● **Задания**:
#1 Ответьте на вопросы по фрагменту о Беккете, по одному на строку:
(а) Что сказано о колыбели, в которой лежит человек?
(б) К какому плану, по словам фрагмента, возвращается Беккет?
(в) В чем состоит одна из основных тенденций так называемого экспериментального кино?
#2 Подхватите фрагмент о Беккете и продолжите его, начав сразу после последнего предложения.

Но для Беккета и неподвижность, и смерть, и чернота, и утрата подвижности и вертикального положения человеком, лежащим в колыбели, которая уже не качается, наделены только субъективной целесообразностью. Все это лишь средства для достижения более глубокой цели. Речь идет о том, чтобы попасть в мир, каким он был до появления человека, в нашу предрассветную пору, туда, где движение, в отличие от нашего мира, еще подчинялось режиму универсальной изменчивости, а свет непрерывно распространялся и ему не нужно было проявляться. Итак, продвигаясь к угасанию образов-действий, образов-перцепций и образов-эмоций, Беккет возвращается вспять к светозарному плану имманентности, к плану материи с его космическим плеском образов-движений. Он опускается «в глубь истории» трех разновидностей образов к породившему их образу-движению. У нас еще будет возможность увидеть, что одна из основных тенденций так называемого экспериментального кино действительно состоит в воссоздании этого ацентрического плана образов-движений ради его освоения: для этого применяются технические средства, и зачастую сложные. И все-таки здесь Беккет оригинален – тем, что он удовольствовался разработкой символической системы простейших условий, согласно которым три образа угасают последовательно: таково условие, делающее возможной эту обобщенную тенденцию экспериментального кинематографа.

● **Материалы**:
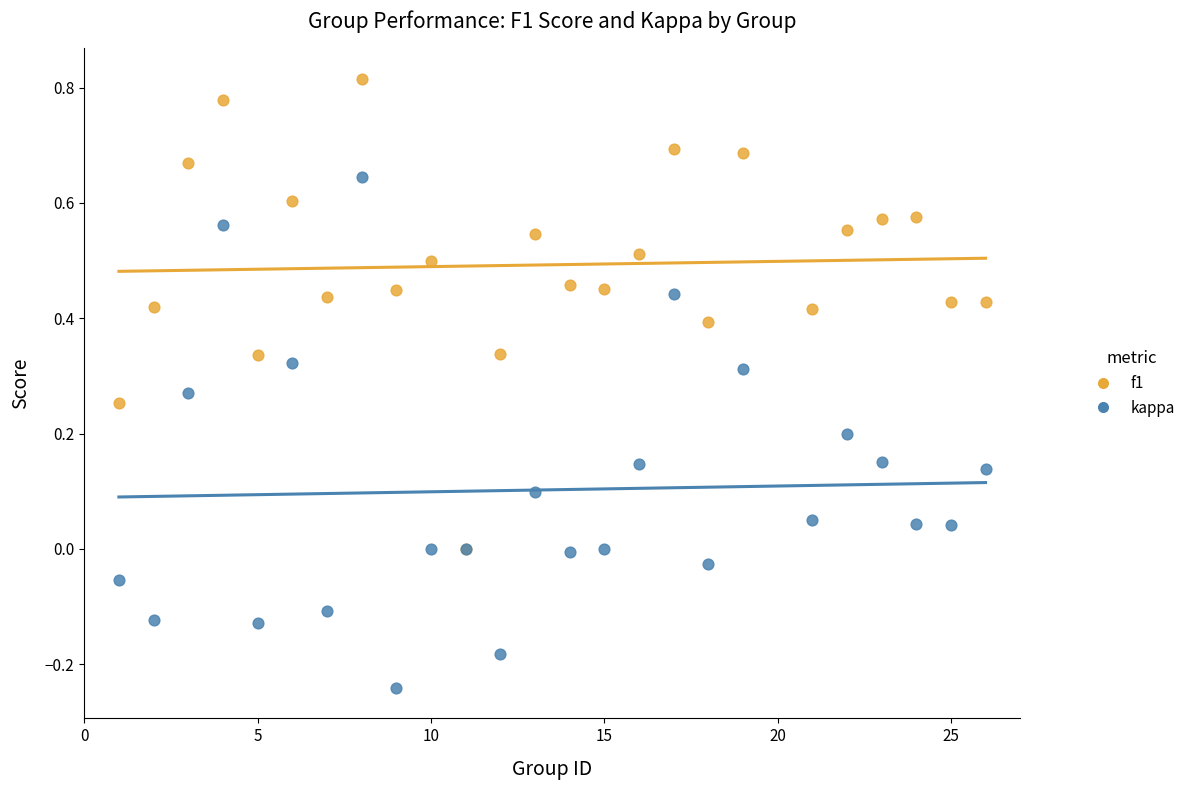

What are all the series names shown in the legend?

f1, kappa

--

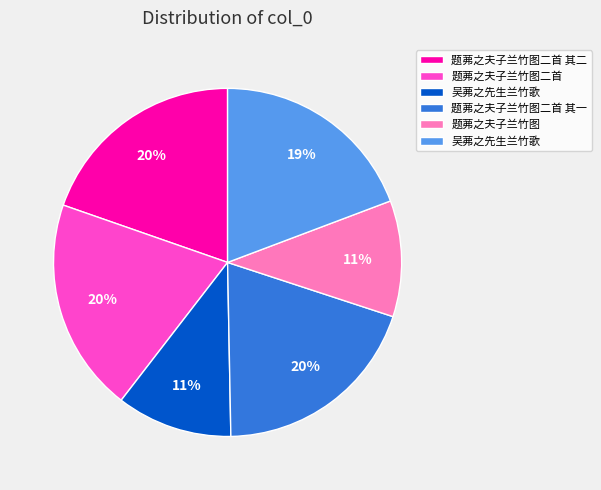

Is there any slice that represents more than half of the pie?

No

==

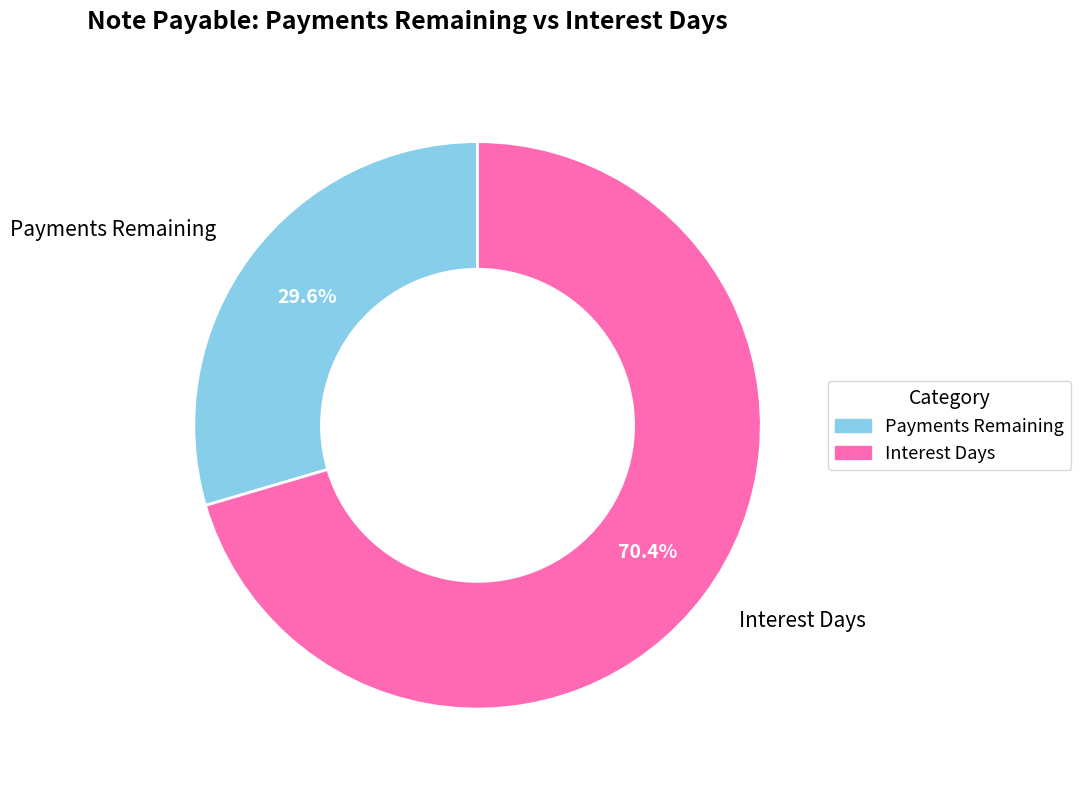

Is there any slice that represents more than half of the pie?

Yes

● **Ответы по заданиям**:
#1
(а) Она уже не качается.
(б) К светозарному плану имманентности, к плану материи с его космическим плеском образов-движений.
(в) В воссоздании ацентрического плана образов-движений ради его освоения.

#2
Пока мы следуем вспять: от образа-движения к его разновидностям. Итак, мы уже имеем четыре вида образов: во-первых, образы-движения. Затем, когда они соотнесены с центром неопределенности, они подразделяются на три разновидности: образы-перцепции, образы-действия, образы-эмоции. Есть все основания полагать, что может существовать и масса других типов образов. В сущности, план образов-движений представляет собой подвижный срез изменяющейся Вселенной, то есть длительности или же «универсального становления». План образов-движений является пространственно-временным блоком и временной перспективой, однако на этом основании он образует перспективу поверх реального Времени, которое ни в коей мере не сливается ни с планом, ни с движением. Стало быть, мы вправе предположить, что существуют образы-время и они способны включать в себя всевозможные разновидности. А именно, косвенные образы времени могут существовать постольку, поскольку они проистекают от сравнения образов-движений между собой или же от сочетания трех разновидностей образов: перцепций, действий и эмоций. Но эта точка зрения, от которой зависит целое «монтажа» либо время для сопоставления образов разных типов, не может предоставить нам образа-времени как такового. Зато центр неопределенности, занимающий особое положение в плане образов-движений, может иметь особые отношения с целым, с длительностью или со временем. Возможно, тут кроется и возможность непосредственного образа-времени: например, то, что Бергсон называет «образом-воспоминанием», или же множество иных видов образов-времени, которые непременно будут сильно отличаться от образов-движений? Тем самым нам удалось бы обнаружить и классифицировать громадное число разновидностей образов.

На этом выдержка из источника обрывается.